When You’re Actually Sober Again
Feeling like the high has worn off and being fully unimpaired are not the same thing. Even after the euphoria and altered perception fade, subtle cognitive effects can linger. Research from the University of Alberta found that cannabis impairs the ability to remember new information you’ve just read or heard for 12 to 24 hours after use, even in experienced users. You might feel fine but still be operating below your normal baseline, particularly for tasks that demand sharp focus or quick decision-making.

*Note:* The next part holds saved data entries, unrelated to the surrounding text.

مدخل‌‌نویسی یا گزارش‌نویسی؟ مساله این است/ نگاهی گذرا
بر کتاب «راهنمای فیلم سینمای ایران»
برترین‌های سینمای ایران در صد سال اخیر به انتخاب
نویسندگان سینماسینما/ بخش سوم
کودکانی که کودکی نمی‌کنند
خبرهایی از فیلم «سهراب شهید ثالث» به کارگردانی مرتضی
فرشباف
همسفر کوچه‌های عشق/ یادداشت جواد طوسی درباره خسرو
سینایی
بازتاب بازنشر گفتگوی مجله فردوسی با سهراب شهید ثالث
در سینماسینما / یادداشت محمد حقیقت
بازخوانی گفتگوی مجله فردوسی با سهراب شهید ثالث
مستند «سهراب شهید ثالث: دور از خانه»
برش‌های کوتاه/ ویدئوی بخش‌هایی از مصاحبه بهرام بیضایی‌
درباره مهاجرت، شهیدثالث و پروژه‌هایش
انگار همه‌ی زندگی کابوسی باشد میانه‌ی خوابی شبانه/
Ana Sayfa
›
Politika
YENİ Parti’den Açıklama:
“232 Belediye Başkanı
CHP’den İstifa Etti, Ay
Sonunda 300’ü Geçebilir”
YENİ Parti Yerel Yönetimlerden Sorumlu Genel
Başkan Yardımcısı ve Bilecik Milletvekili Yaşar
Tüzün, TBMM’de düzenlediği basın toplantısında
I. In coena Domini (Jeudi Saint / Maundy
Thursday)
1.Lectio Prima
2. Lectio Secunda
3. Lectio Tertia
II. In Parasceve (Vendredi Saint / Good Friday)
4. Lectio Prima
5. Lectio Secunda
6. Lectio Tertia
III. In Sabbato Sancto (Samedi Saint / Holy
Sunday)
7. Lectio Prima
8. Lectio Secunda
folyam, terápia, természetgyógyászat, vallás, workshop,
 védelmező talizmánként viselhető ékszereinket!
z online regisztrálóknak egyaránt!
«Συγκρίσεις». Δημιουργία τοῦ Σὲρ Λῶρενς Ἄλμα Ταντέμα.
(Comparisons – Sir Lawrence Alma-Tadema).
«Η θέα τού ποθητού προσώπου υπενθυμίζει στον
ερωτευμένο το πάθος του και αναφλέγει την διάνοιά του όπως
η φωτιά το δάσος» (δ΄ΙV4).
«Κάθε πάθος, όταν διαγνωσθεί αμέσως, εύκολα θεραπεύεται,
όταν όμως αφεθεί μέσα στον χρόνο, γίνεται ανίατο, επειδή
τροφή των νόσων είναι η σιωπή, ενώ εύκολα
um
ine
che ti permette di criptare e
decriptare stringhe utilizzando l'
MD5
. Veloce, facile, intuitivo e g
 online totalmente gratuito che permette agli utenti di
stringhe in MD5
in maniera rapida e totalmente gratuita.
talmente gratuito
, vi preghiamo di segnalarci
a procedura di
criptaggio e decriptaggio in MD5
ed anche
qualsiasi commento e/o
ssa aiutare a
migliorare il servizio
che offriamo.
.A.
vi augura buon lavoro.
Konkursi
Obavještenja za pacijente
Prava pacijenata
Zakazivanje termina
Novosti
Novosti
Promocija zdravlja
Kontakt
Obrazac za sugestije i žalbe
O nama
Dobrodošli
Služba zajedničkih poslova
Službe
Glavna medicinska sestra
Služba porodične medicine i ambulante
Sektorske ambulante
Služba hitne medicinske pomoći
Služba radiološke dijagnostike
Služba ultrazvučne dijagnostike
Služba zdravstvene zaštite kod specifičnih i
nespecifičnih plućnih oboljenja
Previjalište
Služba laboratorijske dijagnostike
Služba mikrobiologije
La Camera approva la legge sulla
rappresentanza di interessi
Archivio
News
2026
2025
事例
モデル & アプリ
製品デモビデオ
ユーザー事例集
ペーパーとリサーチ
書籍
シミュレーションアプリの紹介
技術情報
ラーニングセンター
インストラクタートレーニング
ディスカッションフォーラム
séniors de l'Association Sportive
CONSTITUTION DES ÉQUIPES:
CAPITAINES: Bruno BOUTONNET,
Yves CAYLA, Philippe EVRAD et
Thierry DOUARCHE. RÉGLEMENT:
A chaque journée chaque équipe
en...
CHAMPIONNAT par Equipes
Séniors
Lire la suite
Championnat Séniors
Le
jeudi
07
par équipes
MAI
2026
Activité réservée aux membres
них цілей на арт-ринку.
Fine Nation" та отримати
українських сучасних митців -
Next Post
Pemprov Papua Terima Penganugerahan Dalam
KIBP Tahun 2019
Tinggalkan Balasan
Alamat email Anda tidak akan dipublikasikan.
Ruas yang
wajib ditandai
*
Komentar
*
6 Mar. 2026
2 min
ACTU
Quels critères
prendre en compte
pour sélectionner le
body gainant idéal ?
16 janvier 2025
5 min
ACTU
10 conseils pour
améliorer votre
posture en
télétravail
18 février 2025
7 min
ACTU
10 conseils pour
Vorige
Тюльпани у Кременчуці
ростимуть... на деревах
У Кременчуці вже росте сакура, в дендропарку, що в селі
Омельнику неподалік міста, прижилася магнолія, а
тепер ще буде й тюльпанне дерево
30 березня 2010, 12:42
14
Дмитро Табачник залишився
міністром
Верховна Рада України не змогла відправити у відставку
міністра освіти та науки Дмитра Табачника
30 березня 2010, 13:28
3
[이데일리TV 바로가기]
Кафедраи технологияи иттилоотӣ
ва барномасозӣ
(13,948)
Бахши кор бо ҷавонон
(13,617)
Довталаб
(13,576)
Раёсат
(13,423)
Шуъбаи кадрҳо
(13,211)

Colorado’s state guidelines, based on research findings, recommend waiting at least 6 hours after smoking up to 35 mg of THC before driving. For edibles, the recommendation is at least 8 hours after consuming up to 18 mg. Higher doses call for longer wait times. These are minimums, not guarantees of sobriety.
What Affects How Long Your High Lasts
- Consumption method: Smoking and vaping produce the shortest highs. Edibles last the longest. Dabbing falls somewhere in between, depending on the amount used.
- Dose and potency: More THC means a longer, more intense experience. A 5 mg edible will wear off much sooner than a 50 mg one.
- Frequency of use: Daily users typically experience shorter, milder highs. Occasional users feel effects longer and more intensely.
- Body composition: THC is fat-soluble, so body fat percentage and metabolism influence how quickly your body processes it.
- Food intake: Eating a fatty meal before consuming cannabis can increase THC absorption, potentially intensifying and extending the high.
- Individual genetics: Variations in liver enzymes affect how efficiently your body converts and clears THC, which is why two people can react very differently to the same product.
Can You Sober Up Faster?
There is no proven method to end a cannabis high early. Cold showers, coffee, CBD, black pepper, and exercise are all popular suggestions online, but none have strong clinical evidence showing they meaningfully shorten the duration of intoxication. Your liver metabolizes THC at its own pace, and that process can’t be rushed.
What you can do is manage discomfort while you wait. If you’re feeling anxious or overwhelmed, moving to a calm, familiar environment helps. Drinking water, eating a light snack, and lying down can ease nausea or dizziness. Deep, slow breathing can reduce the racing heart that sometimes accompanies a strong high. The effects will pass on their own. For smoked cannabis, you’re looking at a few hours. For edibles, it may take the better part of a day, but it will end.